You mentioned that you could possibly move into a studio with the cat and I think you should strongly consider that option -- I'm not sure why you think it'd be "worse" for the cat (per your previous question, perhaps you are associated more space with the cat behaving differently, but it's possible there are other reasons). Yes, it'd be more change for the cat and may result in a return of the behavior. But I think it's either that or a new roommate.
posted by sm1tten at 6:38 PM on November 8 [3 favorites]


The roommate made the wrong choice. They can’t live with a cat, yet chose to live with a cat. The roommate simply made a wrong choice. It doesn’t work for them. That’s ok. They made a mistake and should leave. No drama more than that is necessary.
posted by MountainDaisy at 7:29 PM on November 8 [11 favorites]


The roommate made the wrong choice. They can’t live with a cat, yet chose to live with a cat.

I came here to say exactly this, and found that MountainDaisy had beaten me to it.

One of the best pieces of advice I've received over the years is "you need to keep the monkey on the right back." An athsmatic person who hates cats chose to move into an apartment with a cat. That's their problem, and dealing with it is their responsibility.

You've been more than kind to date.
posted by rpfields at 8:33 PM on November 8 [10 favorites]


Nothing the roommate elected to share a home with a cat and is now finding it does not work for them so they get to move and you get to find a roommate who likes living with cats. This does not change just because your cat used to misbehave. No reasonable roommate would have put up with that, cat lovers included. But the cat is now doing normal cat things and it cannot stop doing normal cat things and even if you started to vacuum daily your roommate would find things that make them unhappy about the situation.
posted by koahiatamadl at 6:20 AM on November 9 [2 favorites]


The problem is no longer the cat, it is the roommate.

Have one last conversation with the roommate about:
-It is an *opinion* that is it cruel to keep a cat indoors while many *facts* point to it being much safer and healthier for cats to remain indoors. You are not going to change the cat's indoor status or make any other changes in accommodations.
-The cat was in the flat before she moved in.
-You're very sorry about her asthma and perhaps *if you are willing* you will vacuum 2x a week. (More work for you, but probably less work than looking for a new roommate/covering rent alone while looking, etc.)
-No more conversations about the cat.

**2 posts about the cat and no pics?????** (That I could find in a really quick perusal of the posts, sorry if I missed it!)
posted by CoffeeHikeNapWine at 6:22 AM on November 9 [3 favorites]


I think a lot of people here have addressed the roommate issue pretty well, but I thought I might be able to add something to the worries you seem to be having in both questions about the cat's quality of life:

It is not cruel to keep a cat, especially one who has been indoors his whole life, indoors.

» **REQUIRED WORK**:
1 > List every username that appears in a "posted by" line in the forum thread about the cat and the roommate.
2 > Using the forum thread about the cat and the roommate, decide whether each statement agrees with it: (a) CoffeeHikeNapWine suggests vacuuming daily. (b) The cat was in the flat before the roommate moved in. (c) The post by rpfields received 10 favorites. Answer yes or no for each, quoting the words that decide it.

[Dataset records]
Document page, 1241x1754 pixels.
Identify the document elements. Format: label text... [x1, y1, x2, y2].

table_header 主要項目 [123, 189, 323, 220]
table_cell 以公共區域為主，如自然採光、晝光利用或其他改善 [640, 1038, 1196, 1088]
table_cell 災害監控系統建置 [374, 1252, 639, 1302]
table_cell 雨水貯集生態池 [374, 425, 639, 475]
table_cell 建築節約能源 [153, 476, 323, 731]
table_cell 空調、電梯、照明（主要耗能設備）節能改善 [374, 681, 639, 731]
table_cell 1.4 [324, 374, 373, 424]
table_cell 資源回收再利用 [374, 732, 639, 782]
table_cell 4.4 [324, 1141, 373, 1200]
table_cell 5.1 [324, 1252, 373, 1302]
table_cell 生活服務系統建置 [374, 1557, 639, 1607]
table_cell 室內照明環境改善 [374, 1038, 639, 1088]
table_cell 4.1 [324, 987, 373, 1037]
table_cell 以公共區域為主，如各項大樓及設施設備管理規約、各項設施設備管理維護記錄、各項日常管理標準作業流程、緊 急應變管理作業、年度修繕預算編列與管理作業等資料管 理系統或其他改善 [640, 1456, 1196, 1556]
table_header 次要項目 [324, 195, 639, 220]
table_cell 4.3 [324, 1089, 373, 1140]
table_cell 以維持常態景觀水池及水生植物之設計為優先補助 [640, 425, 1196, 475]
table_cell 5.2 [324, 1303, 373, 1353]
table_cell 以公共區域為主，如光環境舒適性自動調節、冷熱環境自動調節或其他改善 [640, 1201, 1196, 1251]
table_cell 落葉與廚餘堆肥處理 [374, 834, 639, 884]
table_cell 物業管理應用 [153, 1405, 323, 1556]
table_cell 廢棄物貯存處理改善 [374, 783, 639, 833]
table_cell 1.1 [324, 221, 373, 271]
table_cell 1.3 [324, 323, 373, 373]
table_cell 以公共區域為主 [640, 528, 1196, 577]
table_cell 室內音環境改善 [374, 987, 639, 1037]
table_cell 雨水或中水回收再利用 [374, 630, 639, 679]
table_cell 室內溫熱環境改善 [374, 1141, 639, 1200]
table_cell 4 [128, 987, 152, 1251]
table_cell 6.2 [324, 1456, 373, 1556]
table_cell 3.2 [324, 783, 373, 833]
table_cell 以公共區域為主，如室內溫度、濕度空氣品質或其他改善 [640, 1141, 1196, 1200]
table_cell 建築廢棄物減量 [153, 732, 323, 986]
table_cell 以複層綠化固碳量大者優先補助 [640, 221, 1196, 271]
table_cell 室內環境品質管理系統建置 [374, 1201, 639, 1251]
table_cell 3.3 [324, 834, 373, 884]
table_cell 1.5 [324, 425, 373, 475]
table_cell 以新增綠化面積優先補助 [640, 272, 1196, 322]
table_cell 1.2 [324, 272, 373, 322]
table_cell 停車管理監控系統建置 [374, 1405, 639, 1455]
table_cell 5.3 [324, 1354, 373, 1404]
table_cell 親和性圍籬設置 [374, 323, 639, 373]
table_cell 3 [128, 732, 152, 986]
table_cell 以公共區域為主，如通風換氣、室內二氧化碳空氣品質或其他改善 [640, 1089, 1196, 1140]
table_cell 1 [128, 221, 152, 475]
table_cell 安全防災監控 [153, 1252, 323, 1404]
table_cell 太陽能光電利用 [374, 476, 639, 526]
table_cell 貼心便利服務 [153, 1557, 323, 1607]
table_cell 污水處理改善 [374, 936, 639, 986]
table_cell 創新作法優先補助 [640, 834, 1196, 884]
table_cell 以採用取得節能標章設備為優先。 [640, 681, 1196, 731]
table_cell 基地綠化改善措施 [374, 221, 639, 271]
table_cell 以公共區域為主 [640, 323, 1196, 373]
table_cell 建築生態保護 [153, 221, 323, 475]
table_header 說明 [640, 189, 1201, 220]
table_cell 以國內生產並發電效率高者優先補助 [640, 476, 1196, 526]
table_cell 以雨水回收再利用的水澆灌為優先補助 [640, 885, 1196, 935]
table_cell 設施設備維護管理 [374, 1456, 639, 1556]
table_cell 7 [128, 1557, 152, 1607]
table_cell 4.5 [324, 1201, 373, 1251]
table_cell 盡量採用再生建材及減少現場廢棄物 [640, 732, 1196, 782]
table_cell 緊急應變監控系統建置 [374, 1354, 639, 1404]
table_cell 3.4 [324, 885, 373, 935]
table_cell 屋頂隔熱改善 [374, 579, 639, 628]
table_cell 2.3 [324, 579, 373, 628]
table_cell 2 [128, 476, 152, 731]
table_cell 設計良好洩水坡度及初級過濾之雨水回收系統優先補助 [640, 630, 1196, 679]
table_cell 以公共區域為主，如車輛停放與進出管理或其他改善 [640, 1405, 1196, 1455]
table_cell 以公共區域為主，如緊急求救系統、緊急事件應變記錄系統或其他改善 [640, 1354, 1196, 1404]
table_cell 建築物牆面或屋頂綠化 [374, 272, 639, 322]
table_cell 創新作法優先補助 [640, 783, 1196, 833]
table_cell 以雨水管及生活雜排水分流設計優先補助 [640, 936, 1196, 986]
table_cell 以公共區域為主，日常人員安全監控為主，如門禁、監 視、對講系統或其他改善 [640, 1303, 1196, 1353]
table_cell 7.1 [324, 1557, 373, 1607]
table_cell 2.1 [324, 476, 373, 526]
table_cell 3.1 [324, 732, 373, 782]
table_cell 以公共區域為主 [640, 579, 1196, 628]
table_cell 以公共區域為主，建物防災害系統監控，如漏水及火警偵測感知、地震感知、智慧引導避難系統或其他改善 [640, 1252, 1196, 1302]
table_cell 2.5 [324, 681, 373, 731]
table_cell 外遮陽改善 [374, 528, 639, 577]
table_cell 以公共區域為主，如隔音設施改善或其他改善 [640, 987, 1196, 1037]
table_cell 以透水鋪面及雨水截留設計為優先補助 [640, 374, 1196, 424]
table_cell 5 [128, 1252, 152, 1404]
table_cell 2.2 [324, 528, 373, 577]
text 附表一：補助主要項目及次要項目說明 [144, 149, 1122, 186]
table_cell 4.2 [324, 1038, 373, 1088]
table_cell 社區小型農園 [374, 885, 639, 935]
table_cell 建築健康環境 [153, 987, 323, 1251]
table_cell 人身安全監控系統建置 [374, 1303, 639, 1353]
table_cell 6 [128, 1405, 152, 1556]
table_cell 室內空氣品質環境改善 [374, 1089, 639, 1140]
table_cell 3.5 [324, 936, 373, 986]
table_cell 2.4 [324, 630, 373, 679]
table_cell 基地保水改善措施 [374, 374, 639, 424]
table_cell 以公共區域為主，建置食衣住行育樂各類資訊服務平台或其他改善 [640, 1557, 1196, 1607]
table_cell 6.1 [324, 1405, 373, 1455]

» **WRITTEN ANSWERS**:
1 > sm1tten, MountainDaisy, rpfields, koahiatamadl, CoffeeHikeNapWine

2 >
(a) No: "perhaps *if you are willing* you will vacuum 2x a week"
(b) Yes: "The cat was in the flat before she moved in."
(c) Yes: "posted by rpfields at 8:33 PM on November 8 [10 favorites]"